=== Section Start ===

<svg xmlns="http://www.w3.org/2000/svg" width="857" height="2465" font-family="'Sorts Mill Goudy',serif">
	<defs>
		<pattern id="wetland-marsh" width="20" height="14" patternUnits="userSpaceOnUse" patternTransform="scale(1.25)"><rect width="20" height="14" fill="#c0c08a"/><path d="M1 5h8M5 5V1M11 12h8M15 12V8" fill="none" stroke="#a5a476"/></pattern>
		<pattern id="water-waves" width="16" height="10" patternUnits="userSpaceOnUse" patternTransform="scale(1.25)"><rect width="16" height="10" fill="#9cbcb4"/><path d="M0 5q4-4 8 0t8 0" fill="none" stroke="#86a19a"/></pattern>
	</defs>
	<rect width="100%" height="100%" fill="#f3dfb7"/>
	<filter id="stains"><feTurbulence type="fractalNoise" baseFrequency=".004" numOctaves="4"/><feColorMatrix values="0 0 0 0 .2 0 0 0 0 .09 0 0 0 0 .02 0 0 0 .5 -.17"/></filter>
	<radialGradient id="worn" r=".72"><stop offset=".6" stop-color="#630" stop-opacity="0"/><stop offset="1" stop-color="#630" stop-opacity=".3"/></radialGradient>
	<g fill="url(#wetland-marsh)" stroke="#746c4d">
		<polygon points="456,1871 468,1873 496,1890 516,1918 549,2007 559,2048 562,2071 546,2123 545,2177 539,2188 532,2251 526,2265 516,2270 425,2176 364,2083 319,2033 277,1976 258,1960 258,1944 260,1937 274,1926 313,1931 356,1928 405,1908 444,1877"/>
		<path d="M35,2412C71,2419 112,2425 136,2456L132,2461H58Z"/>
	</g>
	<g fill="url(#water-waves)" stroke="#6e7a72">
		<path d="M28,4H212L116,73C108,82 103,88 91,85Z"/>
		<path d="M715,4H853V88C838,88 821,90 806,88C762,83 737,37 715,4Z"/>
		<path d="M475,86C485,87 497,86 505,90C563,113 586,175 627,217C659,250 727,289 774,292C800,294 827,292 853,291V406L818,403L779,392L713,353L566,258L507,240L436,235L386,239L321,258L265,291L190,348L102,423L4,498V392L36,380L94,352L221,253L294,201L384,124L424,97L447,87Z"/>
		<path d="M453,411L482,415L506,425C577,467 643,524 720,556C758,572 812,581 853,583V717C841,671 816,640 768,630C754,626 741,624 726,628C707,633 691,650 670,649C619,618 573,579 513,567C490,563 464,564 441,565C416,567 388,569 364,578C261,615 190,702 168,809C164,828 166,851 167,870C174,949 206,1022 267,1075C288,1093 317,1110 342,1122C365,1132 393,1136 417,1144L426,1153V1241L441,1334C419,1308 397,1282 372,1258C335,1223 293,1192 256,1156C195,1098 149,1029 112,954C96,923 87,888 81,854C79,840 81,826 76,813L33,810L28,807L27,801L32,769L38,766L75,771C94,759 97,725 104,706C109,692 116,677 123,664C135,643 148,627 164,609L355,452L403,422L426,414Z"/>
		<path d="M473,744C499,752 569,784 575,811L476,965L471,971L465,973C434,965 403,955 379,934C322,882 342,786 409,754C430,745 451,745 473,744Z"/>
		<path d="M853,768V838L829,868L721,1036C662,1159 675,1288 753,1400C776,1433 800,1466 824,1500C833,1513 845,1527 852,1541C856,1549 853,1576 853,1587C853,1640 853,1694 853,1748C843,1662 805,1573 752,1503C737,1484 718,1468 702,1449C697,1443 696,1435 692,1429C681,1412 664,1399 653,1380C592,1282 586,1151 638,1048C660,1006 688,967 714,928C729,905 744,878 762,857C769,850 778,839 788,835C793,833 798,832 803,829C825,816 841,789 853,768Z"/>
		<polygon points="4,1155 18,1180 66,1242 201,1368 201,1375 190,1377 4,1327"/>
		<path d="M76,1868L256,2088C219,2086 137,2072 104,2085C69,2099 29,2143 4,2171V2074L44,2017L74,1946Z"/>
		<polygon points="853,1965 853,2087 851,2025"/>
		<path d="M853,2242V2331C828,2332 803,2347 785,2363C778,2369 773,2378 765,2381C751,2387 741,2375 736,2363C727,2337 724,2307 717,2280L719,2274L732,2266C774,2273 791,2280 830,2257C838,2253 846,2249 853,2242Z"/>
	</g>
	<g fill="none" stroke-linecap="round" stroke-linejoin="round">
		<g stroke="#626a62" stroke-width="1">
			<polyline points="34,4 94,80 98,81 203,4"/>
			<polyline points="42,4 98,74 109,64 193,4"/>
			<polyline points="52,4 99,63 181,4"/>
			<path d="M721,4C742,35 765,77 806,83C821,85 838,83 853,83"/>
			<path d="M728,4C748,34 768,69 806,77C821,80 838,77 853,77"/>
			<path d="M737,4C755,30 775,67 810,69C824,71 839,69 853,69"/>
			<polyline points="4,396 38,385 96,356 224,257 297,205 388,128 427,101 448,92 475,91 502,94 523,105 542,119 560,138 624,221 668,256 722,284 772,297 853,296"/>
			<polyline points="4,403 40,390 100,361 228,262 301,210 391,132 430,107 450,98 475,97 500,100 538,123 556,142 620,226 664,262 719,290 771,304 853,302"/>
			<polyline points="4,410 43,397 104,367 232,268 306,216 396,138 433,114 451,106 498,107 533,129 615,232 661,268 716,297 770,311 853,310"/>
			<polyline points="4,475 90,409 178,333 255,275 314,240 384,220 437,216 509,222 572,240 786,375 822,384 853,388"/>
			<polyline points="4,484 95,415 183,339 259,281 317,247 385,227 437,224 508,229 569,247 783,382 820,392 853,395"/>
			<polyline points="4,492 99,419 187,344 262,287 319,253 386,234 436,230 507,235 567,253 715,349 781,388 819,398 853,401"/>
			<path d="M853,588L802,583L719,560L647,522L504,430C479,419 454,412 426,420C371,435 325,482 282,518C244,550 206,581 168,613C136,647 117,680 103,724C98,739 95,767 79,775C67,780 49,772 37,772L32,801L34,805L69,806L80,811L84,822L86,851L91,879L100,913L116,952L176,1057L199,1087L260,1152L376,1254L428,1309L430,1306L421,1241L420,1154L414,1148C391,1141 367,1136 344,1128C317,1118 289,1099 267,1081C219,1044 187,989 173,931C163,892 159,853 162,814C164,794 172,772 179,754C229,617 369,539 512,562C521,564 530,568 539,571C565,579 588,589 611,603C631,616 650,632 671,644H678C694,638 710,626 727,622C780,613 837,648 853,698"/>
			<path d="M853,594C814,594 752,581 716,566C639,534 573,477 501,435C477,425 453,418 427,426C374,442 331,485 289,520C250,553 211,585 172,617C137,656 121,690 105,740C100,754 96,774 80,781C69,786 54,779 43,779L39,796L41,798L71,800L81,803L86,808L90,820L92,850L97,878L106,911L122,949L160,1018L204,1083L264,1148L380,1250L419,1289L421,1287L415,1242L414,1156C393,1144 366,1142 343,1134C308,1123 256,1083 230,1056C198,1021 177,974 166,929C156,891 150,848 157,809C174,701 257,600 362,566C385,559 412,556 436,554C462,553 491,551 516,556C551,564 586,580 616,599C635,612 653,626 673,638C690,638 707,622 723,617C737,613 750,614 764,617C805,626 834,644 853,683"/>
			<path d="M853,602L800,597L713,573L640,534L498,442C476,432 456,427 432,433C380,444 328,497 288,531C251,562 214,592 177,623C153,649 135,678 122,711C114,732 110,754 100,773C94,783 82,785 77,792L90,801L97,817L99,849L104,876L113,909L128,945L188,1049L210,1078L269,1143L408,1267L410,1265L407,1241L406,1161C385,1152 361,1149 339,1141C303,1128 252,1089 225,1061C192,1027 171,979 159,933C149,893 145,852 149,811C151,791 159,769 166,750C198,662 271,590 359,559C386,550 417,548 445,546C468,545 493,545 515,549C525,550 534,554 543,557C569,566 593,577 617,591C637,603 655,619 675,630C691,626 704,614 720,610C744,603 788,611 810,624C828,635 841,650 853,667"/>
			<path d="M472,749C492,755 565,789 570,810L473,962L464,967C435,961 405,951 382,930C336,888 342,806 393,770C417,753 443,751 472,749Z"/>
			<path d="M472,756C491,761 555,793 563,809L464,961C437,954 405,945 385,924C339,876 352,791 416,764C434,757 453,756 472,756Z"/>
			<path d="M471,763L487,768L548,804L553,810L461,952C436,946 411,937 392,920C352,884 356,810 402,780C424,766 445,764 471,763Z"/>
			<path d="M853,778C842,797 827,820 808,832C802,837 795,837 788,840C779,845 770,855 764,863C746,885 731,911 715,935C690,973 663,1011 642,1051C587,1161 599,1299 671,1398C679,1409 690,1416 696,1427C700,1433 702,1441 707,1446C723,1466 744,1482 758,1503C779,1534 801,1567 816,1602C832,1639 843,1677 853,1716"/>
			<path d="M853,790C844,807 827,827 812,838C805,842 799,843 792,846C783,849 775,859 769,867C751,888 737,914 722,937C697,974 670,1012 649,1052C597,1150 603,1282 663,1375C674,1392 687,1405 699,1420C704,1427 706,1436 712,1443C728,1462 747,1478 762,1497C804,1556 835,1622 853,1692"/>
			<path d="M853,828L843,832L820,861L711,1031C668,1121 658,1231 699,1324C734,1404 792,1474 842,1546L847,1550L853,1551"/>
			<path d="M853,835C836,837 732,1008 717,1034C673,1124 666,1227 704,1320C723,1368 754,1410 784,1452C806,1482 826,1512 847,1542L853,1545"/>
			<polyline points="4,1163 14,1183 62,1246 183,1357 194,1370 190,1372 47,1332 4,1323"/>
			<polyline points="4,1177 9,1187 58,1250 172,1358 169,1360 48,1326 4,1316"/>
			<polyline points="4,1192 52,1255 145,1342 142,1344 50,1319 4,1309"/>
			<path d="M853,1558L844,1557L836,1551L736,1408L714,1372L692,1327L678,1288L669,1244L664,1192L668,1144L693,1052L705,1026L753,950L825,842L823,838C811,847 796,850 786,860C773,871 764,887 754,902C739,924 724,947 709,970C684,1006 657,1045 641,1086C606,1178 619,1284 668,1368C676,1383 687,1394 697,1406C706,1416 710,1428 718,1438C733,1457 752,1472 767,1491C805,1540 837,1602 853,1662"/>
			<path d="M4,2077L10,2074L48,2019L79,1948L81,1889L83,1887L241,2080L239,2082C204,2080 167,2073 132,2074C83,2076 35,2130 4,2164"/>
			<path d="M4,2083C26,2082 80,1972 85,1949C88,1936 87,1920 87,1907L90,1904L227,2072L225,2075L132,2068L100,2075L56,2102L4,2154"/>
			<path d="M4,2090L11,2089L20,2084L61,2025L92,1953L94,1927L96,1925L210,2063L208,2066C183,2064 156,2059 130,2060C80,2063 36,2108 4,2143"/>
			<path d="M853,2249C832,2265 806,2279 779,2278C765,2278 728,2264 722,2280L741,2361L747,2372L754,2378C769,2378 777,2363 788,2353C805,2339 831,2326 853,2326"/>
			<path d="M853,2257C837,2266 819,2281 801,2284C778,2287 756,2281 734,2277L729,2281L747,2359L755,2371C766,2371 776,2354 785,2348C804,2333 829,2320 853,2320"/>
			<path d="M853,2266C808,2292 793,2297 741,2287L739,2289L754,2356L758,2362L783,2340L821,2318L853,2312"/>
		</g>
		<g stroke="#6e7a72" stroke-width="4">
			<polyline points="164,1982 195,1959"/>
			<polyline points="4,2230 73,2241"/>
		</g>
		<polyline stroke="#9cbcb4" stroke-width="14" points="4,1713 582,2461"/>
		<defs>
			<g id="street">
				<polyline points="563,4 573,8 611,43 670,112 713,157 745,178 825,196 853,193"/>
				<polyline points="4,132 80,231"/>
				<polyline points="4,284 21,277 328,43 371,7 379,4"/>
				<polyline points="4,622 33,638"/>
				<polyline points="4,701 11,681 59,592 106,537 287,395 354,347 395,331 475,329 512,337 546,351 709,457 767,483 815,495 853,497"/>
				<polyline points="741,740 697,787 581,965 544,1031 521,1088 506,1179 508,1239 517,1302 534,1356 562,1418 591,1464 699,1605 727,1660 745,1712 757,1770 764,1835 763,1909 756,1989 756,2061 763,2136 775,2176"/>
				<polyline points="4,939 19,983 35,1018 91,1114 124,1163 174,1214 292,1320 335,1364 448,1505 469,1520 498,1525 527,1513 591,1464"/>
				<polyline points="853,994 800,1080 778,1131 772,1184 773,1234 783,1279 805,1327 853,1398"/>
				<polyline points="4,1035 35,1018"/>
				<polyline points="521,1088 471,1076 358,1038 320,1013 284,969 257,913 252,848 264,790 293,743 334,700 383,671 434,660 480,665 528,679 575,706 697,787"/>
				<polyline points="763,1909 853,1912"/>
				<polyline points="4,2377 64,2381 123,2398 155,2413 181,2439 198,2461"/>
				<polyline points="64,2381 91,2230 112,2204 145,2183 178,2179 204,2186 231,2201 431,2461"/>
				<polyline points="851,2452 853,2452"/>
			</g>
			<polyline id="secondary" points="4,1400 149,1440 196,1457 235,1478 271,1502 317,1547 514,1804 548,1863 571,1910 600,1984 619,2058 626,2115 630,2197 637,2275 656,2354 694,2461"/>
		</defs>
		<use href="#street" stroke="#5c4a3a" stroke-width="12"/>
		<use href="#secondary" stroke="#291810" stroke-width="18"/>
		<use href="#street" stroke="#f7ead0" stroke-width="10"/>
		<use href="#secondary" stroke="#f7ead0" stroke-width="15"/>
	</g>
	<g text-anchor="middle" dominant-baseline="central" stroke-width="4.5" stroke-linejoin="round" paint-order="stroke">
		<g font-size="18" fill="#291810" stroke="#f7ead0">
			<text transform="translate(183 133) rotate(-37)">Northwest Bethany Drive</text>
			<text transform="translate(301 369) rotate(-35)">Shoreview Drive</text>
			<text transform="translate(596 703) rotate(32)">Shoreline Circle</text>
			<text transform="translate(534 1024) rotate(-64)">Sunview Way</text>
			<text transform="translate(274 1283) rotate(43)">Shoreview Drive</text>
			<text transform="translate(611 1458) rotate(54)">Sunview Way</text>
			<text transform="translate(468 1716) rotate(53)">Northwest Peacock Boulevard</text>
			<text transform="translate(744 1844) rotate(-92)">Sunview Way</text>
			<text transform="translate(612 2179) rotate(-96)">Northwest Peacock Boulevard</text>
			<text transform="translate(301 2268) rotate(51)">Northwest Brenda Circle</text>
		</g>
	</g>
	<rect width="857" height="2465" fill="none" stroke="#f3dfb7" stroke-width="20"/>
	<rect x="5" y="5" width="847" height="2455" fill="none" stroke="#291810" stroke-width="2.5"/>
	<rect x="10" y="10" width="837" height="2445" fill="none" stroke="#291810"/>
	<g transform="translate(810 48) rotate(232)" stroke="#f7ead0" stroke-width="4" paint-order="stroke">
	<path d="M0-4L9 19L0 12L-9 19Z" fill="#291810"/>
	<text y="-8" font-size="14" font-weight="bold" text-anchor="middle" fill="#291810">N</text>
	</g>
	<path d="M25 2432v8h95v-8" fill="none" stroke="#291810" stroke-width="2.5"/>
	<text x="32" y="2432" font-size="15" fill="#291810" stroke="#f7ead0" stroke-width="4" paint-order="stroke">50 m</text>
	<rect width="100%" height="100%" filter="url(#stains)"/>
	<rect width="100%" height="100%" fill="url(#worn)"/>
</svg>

=== Section End ===

WHAT YOU NEED TO DO: Could you work out how many lines above contain the string "anchor"? Answer with the number only.

EXPECTED OUTPUT: 2